Резкий выдох. Рык: «Мила». А потом его размеренный топот у меня за спиной. Я слетела вниз по лестнице, лихорадочно пытаясь придумать, где бы спрятаться. В спешке я ворвалась в столовую и резко остановилась, увидев Джианну, Кристиана и Кэт, наслаждающихся семейной трапезой.

Я задыхалась, моя грудь тяжело вздымалась. Джианна подавила смешок.

– О-о-о, – пробормотала Кэт. – Мила в беде.

Ронан схватил меня за талию и оторвал от пола.

– Обязательно попробуйте ватрушки, – небрежно сказал он. – Лучшее блюдо Полины.

Кристиан бросил на своего брата странный взгляд, когда Ронан подхватил меня на руки и понес вверх по лестнице. Я могла бы сопротивляться, но теперь его мужской запах окружал меня и смущал. Его тепло впиталось в мою кожу, растапливая сопротивление внутри.

Он уронил меня на постель и оседлал бедра.

– Ты не должна была ничего из этого слышать.
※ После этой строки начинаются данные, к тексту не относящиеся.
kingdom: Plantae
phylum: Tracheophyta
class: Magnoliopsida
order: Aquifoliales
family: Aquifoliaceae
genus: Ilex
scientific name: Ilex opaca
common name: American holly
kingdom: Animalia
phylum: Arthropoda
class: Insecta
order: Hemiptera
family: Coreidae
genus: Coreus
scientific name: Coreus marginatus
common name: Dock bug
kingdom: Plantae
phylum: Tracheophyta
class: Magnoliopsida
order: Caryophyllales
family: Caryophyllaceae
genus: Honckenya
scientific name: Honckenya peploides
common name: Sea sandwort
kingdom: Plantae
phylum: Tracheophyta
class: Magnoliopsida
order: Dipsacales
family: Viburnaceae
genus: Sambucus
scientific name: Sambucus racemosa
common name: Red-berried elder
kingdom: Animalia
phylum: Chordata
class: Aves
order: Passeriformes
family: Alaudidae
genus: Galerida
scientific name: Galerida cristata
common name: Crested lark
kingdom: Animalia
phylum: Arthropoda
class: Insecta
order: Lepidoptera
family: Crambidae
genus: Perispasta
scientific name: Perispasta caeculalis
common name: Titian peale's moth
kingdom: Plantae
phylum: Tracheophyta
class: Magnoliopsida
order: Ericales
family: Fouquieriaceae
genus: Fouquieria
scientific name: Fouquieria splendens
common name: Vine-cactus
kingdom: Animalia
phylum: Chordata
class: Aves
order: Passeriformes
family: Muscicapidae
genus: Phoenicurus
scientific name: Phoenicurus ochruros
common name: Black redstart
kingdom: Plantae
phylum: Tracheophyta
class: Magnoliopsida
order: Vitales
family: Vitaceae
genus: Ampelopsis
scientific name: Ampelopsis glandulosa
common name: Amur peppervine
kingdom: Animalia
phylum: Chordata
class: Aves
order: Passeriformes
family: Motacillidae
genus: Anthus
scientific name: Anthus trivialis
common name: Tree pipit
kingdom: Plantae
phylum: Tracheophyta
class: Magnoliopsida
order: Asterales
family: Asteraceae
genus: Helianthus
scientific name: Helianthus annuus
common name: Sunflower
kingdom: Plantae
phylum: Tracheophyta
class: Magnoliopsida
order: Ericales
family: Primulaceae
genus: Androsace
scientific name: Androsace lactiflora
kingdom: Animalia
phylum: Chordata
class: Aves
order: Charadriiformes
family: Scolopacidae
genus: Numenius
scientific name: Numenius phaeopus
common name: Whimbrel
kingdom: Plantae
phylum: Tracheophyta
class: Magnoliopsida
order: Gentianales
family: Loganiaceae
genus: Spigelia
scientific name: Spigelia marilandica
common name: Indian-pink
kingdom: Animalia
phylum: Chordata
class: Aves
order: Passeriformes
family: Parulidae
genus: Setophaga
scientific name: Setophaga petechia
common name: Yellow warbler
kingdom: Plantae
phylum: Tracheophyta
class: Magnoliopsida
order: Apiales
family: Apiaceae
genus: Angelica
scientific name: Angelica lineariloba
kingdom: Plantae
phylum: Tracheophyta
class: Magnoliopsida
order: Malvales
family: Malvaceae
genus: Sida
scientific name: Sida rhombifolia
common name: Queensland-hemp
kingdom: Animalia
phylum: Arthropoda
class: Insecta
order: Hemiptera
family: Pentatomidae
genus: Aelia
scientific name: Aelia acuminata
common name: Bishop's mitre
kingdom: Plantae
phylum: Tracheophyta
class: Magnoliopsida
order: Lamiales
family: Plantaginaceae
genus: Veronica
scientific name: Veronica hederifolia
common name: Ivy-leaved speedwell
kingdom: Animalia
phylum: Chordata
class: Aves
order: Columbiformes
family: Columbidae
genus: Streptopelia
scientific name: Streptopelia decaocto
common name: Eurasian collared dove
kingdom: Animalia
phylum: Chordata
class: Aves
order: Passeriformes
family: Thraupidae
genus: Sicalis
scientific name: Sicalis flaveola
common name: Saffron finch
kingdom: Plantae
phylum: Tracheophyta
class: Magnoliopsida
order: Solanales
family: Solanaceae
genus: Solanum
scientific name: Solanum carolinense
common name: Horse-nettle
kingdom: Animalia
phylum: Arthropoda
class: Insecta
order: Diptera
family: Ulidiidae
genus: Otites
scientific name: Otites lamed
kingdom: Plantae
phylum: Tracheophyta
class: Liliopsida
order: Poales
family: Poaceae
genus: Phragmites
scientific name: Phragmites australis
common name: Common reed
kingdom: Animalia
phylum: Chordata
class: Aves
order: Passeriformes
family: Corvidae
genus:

Я знала, он говорит о том, что сказала мне Надя. Я сглотнула.

– Потому что слишком слаба, чтобы вынести это?

Он сцепил мои запястья над головой.

– Потому что ты такая милая, что, мать твою, светишься. – Его взгляд потемнел. – И я убью любого, кто попытается потушить в тебе этот свет.

– Не убивай Надю.

– Я еще не решил, но прямо сейчас… – Его губы пробежали по моему горлу. – Ты мне нужна.

Глубокий хриплый голос прошелся по коже, обжег сердце и принял решение за меня. Я подставила шею, чтобы ему было удобнее, дала то, что ему было нужно, даже зная, что он станет тем, кто уничтожит меня.

Глава сорок девятая

fanaa (сущ.) – саморазрушение ради любви

Мила

Вода стекала по стеклу машины, размывая вид далекой России, пока Альберт вез нас. Снег покрыл верхушки сосен, очертил горизонт и укрыл землю.

Зимняя страна чудес таяла и превращалась в грязь у меня на глазах.

Мои мысли вернулись на час назад, когда Ронан сунул мои руки в таинственно-желтую шубу из искусственного меха. Я не сказала ни слова, когда он застегнул молнию и сунул мои ноги в новую пару ботильонов. До тех пор я не осознавала, насколько грязными и изношенными были все мои вещи. Он поднялся во весь рост, поправил мои волосы и сказал:

– Пойдем.

Выйдя на улицу, я обернулась, чтобы в последний раз взглянуть на дом и увидеть грозную каменную крепость в другом свете. Тут проявлялась эксцентричность Юлии. Слышались крики Полины и можно было найти домашние блюда. Нетронутыми лежали смятые черные простыни. Были разбиты двери, зеркала и сердца. Зажглись искры…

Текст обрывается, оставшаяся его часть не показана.